Extend the forum thread about daisy-chaining Ultrium 230 tape drives, picking up after its last sentence.

Supplied text START

SCSI Compatibility ultrium 230

I'm having problems whith a HP Netserver LH6000 with w2k, atached to a tape array 5500. The scsi card is a p3413a (adaptec 29160, ultra3). i'm trying to connect three ultrium 230 drives in daisy chain. Connecting one slot at a time, all works fine (only one drive), but if i dasy chain 2 of them, it fails when i try to do a backup. i've replace drives, cables, terminator, whole tape array and scsi card and the behaviour is caotic. I think there must be a problem whith the scsi ultra3 specification.
please help!
Alfredo Moralejo
9 REPLIES 9
Vincent Farrugia
Honored Contributor

Re: SCSI Compatibility ultrium 230

Hello,

I'm sorry but you cannot daisy chain Ultrium drives.

HTH,
Vince
Tape Drives RULE!!!
Alfredo Moralejo_2
Occasional Contributor

Re: SCSI Compatibility ultrium 230

Can you give me a link or something like that to justify it to the customer?
Alfredo Moralejo
Vincent Farrugia
Honored Contributor
Mike Kramer
New Member

Re: SCSI Compatibility ultrium 230

If they can't be daisy-chained why is there a 2nd port on the back of the Ultrium 230 drives which the manual says is for daisy chaining? Just curious. With the drives negotiating at 80 MB/s, and the scsi adapter capable of 160 MB/s, you should be able to have 2 drives on there without a decrease in performance.
harry d brown jr
Honored Contributor

Re: SCSI Compatibility ultrium 230


If a drive has the ability to run at 80mb/s (that's 80 mega-BITS a second) on a 180mb/s bus, does not mean you can have two devices on it running at full speed. Think of it like a race track. If two drivers are speeding around the track they could interfer with each other causing them to slow down. And, besides those "published" numbers don't mean a whole hell of a lot because those numbers are NOT real world numbers, they are theoretical.

Supplied text END
Data extracts START

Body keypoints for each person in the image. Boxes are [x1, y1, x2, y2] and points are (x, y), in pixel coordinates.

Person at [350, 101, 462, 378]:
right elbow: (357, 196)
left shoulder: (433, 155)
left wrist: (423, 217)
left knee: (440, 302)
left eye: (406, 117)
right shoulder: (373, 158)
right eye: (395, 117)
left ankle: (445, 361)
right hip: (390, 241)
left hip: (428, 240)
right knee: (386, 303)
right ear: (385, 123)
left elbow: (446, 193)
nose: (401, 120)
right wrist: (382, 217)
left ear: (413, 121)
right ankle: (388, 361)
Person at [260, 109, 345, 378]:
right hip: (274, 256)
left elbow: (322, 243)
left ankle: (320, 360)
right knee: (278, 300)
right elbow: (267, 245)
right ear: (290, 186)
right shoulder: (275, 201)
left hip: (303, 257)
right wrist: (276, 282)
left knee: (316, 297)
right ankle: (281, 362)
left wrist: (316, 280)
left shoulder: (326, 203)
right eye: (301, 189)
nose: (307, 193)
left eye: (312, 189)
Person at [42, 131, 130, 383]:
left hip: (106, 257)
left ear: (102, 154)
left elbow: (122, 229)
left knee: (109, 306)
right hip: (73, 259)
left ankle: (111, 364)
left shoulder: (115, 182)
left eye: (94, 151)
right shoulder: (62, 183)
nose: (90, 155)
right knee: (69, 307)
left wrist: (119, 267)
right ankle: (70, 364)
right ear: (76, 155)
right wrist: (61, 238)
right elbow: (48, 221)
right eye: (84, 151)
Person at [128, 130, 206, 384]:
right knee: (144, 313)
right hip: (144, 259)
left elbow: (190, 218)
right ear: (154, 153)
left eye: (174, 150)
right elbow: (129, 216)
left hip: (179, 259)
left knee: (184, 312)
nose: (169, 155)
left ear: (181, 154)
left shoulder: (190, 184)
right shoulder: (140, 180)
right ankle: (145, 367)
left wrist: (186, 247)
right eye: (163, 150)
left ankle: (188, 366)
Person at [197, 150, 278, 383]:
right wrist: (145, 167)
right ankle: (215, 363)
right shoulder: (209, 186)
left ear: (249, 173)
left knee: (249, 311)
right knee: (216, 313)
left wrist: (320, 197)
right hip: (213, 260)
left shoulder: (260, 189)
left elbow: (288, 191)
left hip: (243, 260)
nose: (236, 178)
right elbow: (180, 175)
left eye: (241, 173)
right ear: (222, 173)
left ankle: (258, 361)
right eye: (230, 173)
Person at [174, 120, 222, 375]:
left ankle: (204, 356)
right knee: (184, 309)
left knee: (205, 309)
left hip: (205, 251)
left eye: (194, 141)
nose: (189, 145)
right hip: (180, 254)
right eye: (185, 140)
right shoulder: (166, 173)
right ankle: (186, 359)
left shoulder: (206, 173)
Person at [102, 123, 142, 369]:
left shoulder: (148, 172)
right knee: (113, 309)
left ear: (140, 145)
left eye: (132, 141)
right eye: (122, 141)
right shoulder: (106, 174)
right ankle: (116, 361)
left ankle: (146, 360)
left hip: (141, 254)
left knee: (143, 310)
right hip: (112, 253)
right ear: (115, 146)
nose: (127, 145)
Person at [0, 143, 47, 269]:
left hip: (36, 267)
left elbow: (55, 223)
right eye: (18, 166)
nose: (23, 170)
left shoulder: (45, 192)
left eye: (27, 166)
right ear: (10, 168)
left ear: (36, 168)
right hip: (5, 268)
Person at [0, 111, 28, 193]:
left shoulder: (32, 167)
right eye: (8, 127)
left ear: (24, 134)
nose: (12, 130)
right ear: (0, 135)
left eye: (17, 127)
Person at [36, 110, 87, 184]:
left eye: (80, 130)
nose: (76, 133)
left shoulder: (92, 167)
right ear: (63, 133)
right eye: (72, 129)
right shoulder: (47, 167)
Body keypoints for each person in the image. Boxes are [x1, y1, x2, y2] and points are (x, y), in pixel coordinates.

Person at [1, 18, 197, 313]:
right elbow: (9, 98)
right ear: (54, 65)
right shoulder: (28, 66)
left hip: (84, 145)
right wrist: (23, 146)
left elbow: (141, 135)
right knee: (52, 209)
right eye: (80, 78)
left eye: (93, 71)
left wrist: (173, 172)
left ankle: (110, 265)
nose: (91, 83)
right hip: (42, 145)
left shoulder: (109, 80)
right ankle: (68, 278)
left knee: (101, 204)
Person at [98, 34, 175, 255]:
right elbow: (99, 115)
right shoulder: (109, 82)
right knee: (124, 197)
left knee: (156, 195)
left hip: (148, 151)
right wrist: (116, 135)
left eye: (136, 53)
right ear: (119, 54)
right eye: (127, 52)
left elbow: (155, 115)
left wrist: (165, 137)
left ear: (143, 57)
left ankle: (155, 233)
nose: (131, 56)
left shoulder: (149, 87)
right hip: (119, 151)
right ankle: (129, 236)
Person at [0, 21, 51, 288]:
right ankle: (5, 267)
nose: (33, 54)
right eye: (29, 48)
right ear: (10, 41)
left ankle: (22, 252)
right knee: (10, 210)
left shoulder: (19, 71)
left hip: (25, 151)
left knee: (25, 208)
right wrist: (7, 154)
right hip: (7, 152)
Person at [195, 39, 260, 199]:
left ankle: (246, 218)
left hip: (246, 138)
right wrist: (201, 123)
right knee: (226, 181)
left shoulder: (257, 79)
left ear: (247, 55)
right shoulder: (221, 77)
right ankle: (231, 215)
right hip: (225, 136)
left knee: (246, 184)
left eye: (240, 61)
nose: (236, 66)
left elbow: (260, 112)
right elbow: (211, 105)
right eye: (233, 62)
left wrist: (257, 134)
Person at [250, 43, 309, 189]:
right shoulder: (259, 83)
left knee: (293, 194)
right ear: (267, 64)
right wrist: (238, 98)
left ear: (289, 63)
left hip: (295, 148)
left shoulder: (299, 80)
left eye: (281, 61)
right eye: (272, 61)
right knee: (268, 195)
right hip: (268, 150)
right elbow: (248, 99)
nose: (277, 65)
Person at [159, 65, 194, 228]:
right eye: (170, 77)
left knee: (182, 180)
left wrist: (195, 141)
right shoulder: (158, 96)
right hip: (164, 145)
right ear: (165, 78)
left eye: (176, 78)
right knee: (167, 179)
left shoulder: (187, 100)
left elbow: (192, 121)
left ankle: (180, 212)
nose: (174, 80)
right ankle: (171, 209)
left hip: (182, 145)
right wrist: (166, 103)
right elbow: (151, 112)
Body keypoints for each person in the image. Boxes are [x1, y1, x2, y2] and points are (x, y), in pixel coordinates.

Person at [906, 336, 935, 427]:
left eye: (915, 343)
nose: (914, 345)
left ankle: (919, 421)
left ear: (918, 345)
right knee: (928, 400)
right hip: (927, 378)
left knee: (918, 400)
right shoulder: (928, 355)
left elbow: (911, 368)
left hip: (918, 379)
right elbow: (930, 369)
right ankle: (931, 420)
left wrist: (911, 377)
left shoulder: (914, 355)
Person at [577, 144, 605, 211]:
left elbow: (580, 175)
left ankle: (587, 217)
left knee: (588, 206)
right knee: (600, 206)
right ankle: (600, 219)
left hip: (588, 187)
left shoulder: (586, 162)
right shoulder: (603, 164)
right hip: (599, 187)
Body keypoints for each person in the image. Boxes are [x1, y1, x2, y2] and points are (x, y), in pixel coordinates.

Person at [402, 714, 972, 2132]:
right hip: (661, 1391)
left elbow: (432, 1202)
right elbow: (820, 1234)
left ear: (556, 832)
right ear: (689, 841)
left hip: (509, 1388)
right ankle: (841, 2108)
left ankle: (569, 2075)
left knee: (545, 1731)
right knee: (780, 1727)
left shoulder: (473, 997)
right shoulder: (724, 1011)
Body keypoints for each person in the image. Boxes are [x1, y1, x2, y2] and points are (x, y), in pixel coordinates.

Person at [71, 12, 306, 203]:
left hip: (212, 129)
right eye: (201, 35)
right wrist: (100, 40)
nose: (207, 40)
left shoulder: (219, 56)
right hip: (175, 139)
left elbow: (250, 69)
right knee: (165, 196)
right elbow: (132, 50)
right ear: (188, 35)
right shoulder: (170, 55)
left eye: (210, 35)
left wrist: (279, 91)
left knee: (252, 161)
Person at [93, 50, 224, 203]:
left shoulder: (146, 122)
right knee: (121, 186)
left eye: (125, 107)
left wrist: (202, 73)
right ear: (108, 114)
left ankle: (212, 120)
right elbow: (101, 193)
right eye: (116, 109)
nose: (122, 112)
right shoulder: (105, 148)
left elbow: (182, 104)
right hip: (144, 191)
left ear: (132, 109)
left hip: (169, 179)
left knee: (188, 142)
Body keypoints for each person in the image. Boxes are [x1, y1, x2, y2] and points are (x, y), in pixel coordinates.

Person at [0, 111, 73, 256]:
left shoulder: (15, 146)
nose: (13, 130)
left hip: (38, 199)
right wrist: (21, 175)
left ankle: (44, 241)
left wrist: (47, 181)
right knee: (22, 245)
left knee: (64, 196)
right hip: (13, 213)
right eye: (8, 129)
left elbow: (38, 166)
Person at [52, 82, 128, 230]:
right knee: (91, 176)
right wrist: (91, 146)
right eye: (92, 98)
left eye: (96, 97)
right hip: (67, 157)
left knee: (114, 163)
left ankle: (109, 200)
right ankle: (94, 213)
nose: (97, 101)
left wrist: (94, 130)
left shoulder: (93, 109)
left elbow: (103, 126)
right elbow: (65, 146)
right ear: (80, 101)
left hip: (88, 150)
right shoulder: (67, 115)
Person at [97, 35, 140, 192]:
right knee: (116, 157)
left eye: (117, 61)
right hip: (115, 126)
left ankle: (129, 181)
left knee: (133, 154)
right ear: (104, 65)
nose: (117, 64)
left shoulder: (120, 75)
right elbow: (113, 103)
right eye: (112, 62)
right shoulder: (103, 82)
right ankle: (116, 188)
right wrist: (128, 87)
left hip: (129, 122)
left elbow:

Data extracts END

◆ Response box:
live free or die
harry
Live Free or Die
Mike Kramer
New Member

Re: SCSI Compatibility ultrium 230

Harry D Brown,

Let's see, I'm not trying to be picky, but I don't want anyone reading this to have the wrong information. The drives actually have the ability to run at 30 MB/s assuming 2:1 compression, (that's 30 MEGA-BYTES a second) even though they negotiate at 80 MB/s (that's also MEGA-BYTES a second), you listed 80mb/s (that's actually 80 micro-bits a second since you used a small m). The 29160 cards can handle 160 MB/s (THAT'S STILL MEGA-BYTES PER SECOND) which actually means you could put 5 Ultrium drives on 1 channel without losing performance. It's very good you pointed out the theoretical or published vs. real-world, although the transfer rates usually decrease because of target servers and tape drive performance, not usually from the local SCSI adapter. What this means is I wouldn't worry about having 2 Ultrium drives on 1 29160 card, but simply because of the amount of I/O requests spewing from the card to the CPU, I wouldn't count on running more than that unless you had a really beefy server.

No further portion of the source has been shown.